Those parameters are one and the same, except that one goes in the config file and ones goes on the command line.

----------

## nom de plume

Anyone got some fancypants ideas on how to do this with incremental backups?

----------

## bunder

backuppc uses tar, and can use ssh, and also does incremental backups.  maybe their scripts would be useful.   :Wink: 

cheers

----------

## apryan

Im using rdiff-backup which uses ssh and scp to transfer files. It works like a charm.

-anthony

----------

## GNUtoo

there is also another more complex option

tar->untar

rsync on the untared files

retar...

----------

## nobspangle

why not just use rsync

Rsync by default streams over ssh, you only transfer changes in data so data transfer is at a minimum, also the stream is compressed by gzip. You can also get the system to make backups of the changed files.

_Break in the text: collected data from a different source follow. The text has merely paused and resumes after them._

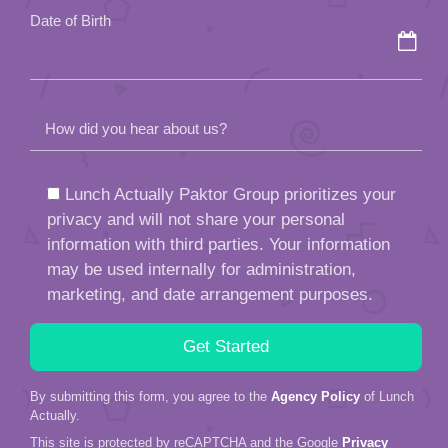
Date of Birth
How did you hear about us?
Lunch Actually Paktor Group prioritizes your
privacy and will not share your personal
information with third parties. Your information
may be used internally for administration,
marketing, and date arrangement purposes.
By submitting this form, you agree to the
Agency Policy
of Lunch
Actually.
This site is protected by reCAPTCHA and the Google
Privacy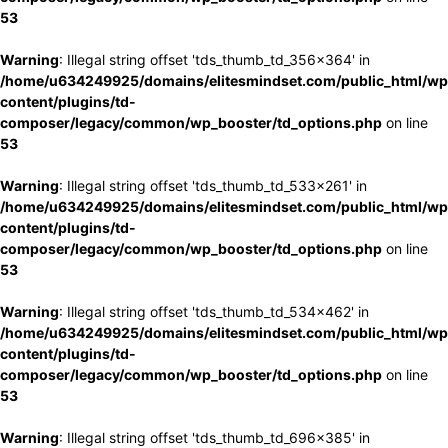
53
Warning
: Illegal string offset 'tds_thumb_td_356x364' in
/home/u634249925/domains/elitesmindset.com/public_html/wp
content/plugins/td-
composer/legacy/common/wp_booster/td_options.php
on line
53
Warning
: Illegal string offset 'tds_thumb_td_533x261' in
/home/u634249925/domains/elitesmindset.com/public_html/wp
content/plugins/td-
composer/legacy/common/wp_booster/td_options.php
on line
53
Warning
: Illegal string offset 'tds_thumb_td_534x462' in
/home/u634249925/domains/elitesmindset.com/public_html/wp
content/plugins/td-
composer/legacy/common/wp_booster/td_options.php
on line
53
Warning
: Illegal string offset 'tds_thumb_td_696x385' in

I had a great script I set up for a server, it backed up every night and kept 4 weeks worth of increments.

----------

## rev138

I'd like the data on the backup server to be compressed, to save disk space. Is this possible with rsync?

----------

## Casshan

What you are probably looking for is http://backuppc.sourceforge.net/

This will compress the data when its stored on the server, lets you access old versions to "go back in time". I use it to backup 30+ different servers over WAN links and it works fine. You can do rsync and/or tar to do the backups. There is some setup (not much tho) and its in portage

----------

## numeritos

How do you give login info when making a backup via ssh?

----------

## Hu

 *numeritos wrote:*   

> How do you give login info when making a backup via ssh?

 

You can specify the username on the command line.  If the backup is performed without a human present to supply the password, then ssh must be able to authenticate to the server on its own.  This is typically accomplished using a public key/private key setup.  See the man page for ssh-keygen and the section AUTHENTICATION in the ssh manpage.

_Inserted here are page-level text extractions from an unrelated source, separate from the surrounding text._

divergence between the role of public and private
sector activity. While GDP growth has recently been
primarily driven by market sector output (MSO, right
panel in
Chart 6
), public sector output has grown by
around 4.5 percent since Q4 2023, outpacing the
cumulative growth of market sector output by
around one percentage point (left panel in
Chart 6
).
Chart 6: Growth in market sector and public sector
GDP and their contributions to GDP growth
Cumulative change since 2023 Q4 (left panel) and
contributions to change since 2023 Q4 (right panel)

Note that if ssh can authenticate without your help, then anyone who gains access to that private key can also authenticate without your help.  For this reason, you should restrict what the key can do.  See the sshd manpage about options which can be placed in the authorized_keys file.  Additionally, consider whether you need other protections, such as placing a password on the key, and having a human load the key into an ssh agent before the backups begin.  See the manpage for ssh-agent for details on how to use an agent to achieve a compromise between leaving the key unprotected and making it unusable in batch jobs.

----------

## JeliJami

for a HOWTO: http://en.gentoo-wiki.org/HOWTO_SSH_without_a_password

----------

## JeliJami

just stumbled on this one: http://gentoo-wiki.org/TIP_Fast_Copy

----------